A Data Science Central Community
Over the years, the magazine publishing industry has made significant strides in improving subscription based circulation by developing analytic frameworks that better predict customer response to acquisition and renewal offers. The objective of this contest is to apply the same analytic discipline and effectively predict newsstand locations "response". Specifically the objective is to predict the number of copies to be placed in each newsstand location to optimize the overall contribution of the newsstand location typically referred to as draw.
HOW TO ENTER: Beginning October 14th, 2010 at 12:01 AM (ET) throughDecember 3rd, 2010 at 11:59 PM (ET) go to the Hearst Challenge website located at www.HearstChallenge.com (the “Site”) and complete and submit the entry form pursuant to the onscreen instructions.
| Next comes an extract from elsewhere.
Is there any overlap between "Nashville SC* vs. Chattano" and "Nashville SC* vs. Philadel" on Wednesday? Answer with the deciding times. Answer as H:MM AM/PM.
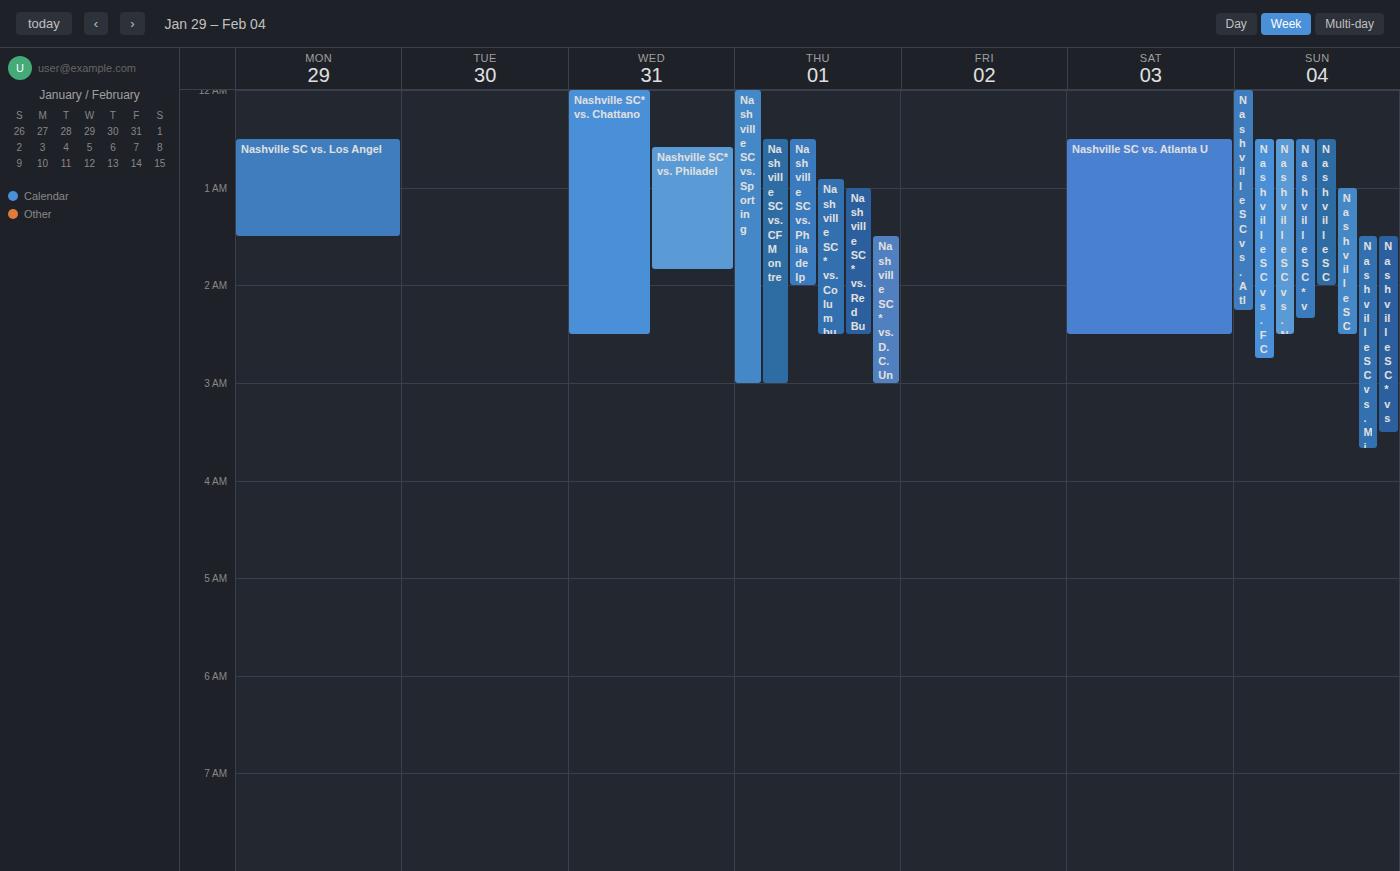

Entrants will be provided a historical sample of newsstand location draw, sales and associated location level data to help develop their predictive algorithm. Hearst will in turn hold back two distinct sets of draw/sales data, one to be used as a validation set by the contestant and one to be used as a final contest evaluation set. Entrants may not include any other external variables for the challenge. Additional details will be provided with the data. Entrants will be able to track their performance against the validation set throughout the course of the challenge via a leader tracking board to be made available on the Site. Entries must include the following documentation:
Data file with id variables and expected sales values by store and publication
The final model/ algorithm code used to score the final data set
Any supporting documentation that pertains to the development of the submitted model/algorithm including variable creation. Variables that were used in the model need to be traced through from input to coefficient / node (if using a tree based methodology). This includes recodes, transformations, and summarizations. This should be a table, with English labels for variables, and equations (if appropriate) for transformations or recodes.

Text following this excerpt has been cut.